Martin O'Neill looks to the past for inspiration
On the walls of the Academy of Light, leading to Martin O'Neill's office, are a reminder of a glorious day in Sunderland's history; Jimmy Montgomery being hugged by Bob Stokoe, Ian Porterfield scoring in the same game, the giants of Leeds slain, the FA Cup heading back to Wearside.
That was 39 years ago. It is a reminder of an inglorious past now as much as a glorious one, as O'Neill admitted on the eve of Sunderland's trip to Everton in the FA Cup quarter-final today.
"For a club of this size to have not won a trophy since 1973 is a great shame," he said. "To have only been in one final since then, you wouldn't have believed it at the time. It might be a fairly lengthy time before we are contesting that, but a club of this size should be doing better. This club has lived on the 1973 FA Cup final against Leeds United and that's absolutely fantastic, but you would like to think at some stage we will be able to share a few more moments than that.
"I'm not sure if the players worry or know enough about the history of their own club but then you'd be surprised at how much some of the younger players know. The lesson of history is that these opportunities don't come around very often. You think that at the age of 21 or 22, when you lose a quarter final, that it's all right, it'll be around next year. Then you're 29 and it hasn't happened for you, honestly.

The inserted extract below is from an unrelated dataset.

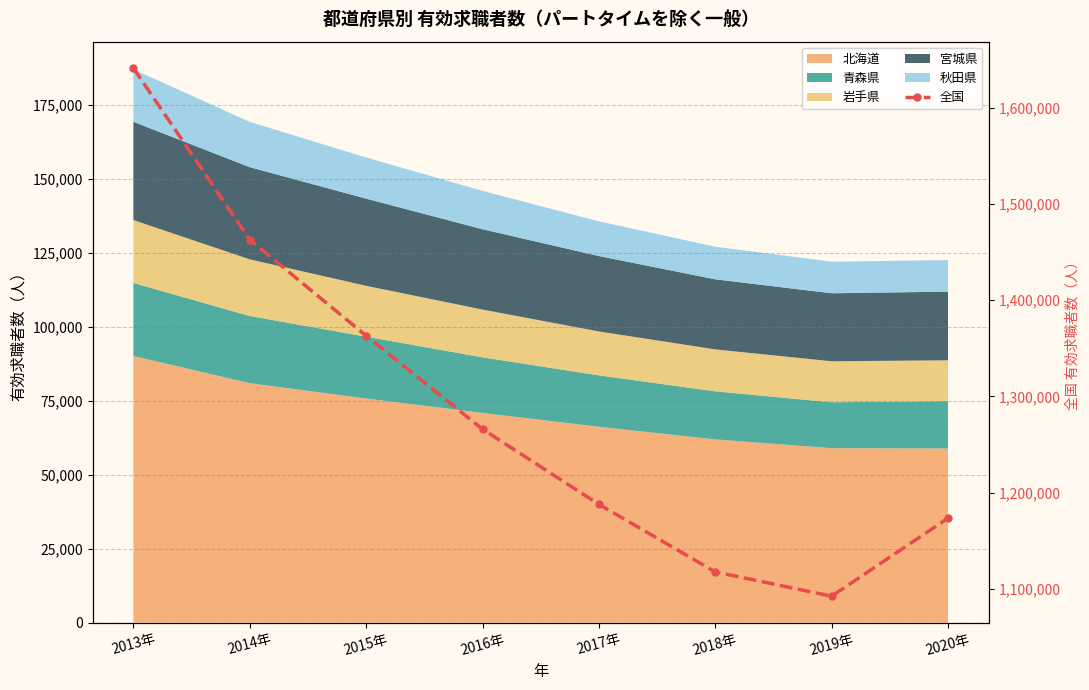

How many lines are shown in the chart?

1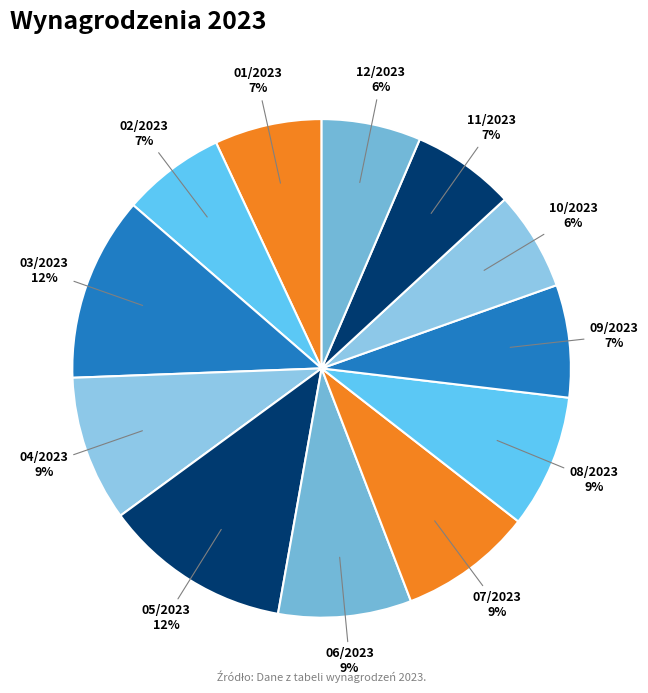

The 08/2023 slice represents 9% of the pie. True or false?

True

"Even in our great days under Brian Clough the FA Cup eluded us. We lost a quarter-final against West Bromwich Albion, it was the fifth round the following year against Arsenal and Gary Birtles missed a sitter and then Frank Stapleton scored, I could go through many harrowing moments, losing to Newcastle United in 1974, you thought it was bad enough to lose that but you think you'll have plenty of time again, I was 22 at the time, then it just goes.
"Getting to Wembley would be absolutely fantastic. For a club like us to go down there would be a great day out. It would be an achievement. You dare not think about getting to Wembley yet, that is the point. We've 6,000 going to the game and that is really fantastic. It has given everyone a lift, including the players. We'll give it everything we've got, we have to."

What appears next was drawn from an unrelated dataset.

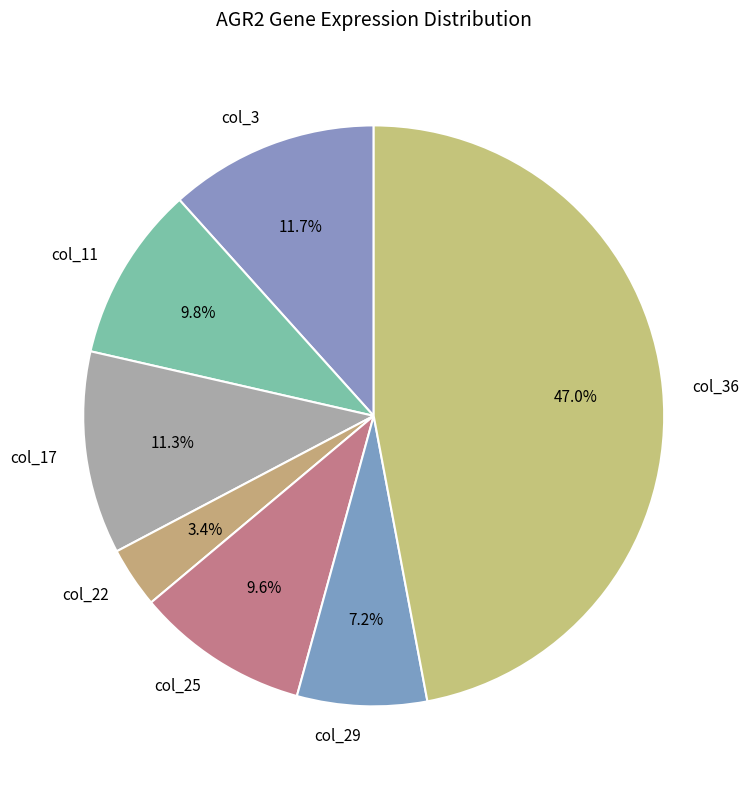

Count the number of slices in the pie.

7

Stéphane Sessègnon will not be there, suspended because of his sending off in the Tyne-Wear derby, and O'Neill is concerned about the player's family still being in Paris: "We have someone here at the football club that is in constant touch with Sess. We have given him a little bit of time to go and see his family," O'Neill said.

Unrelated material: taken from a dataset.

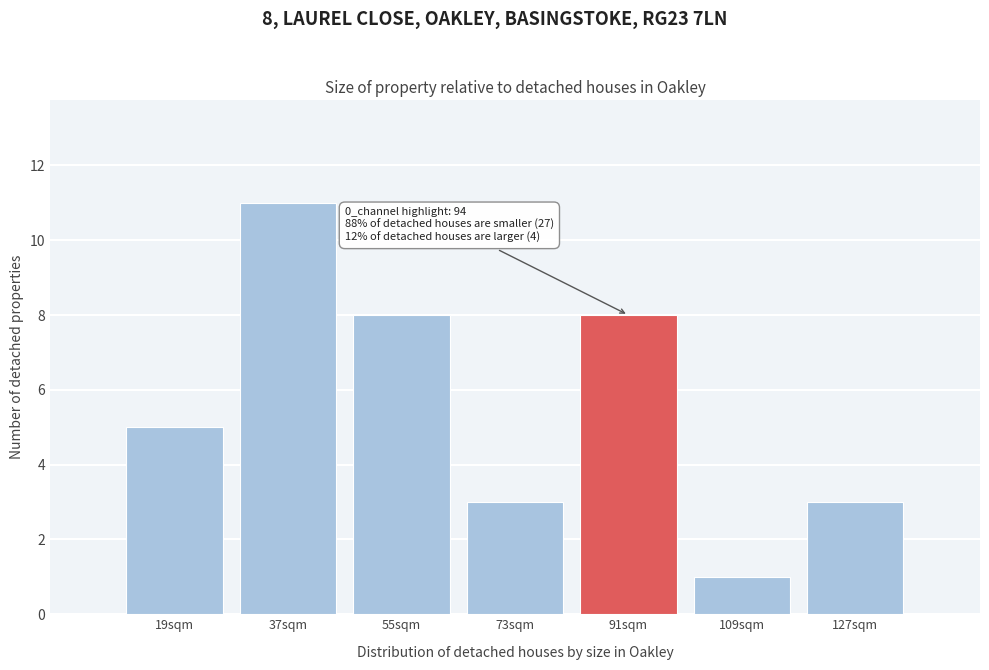

Reading left to right, list all the values displayed in this chart.

5	11	8	3	8	1	3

"We wouldn't want to lose Sessègnon because of homesickness. His family concerns over there are something we will really have to look at. For normal reasons we should do it and for very obvious reasons, because he is going to attract an awful lot of attention from big clubs. I believe his name will be bandied around significantly, we'd hate to lose him. If it's because of homesickness it is something we would have to look at ourselves."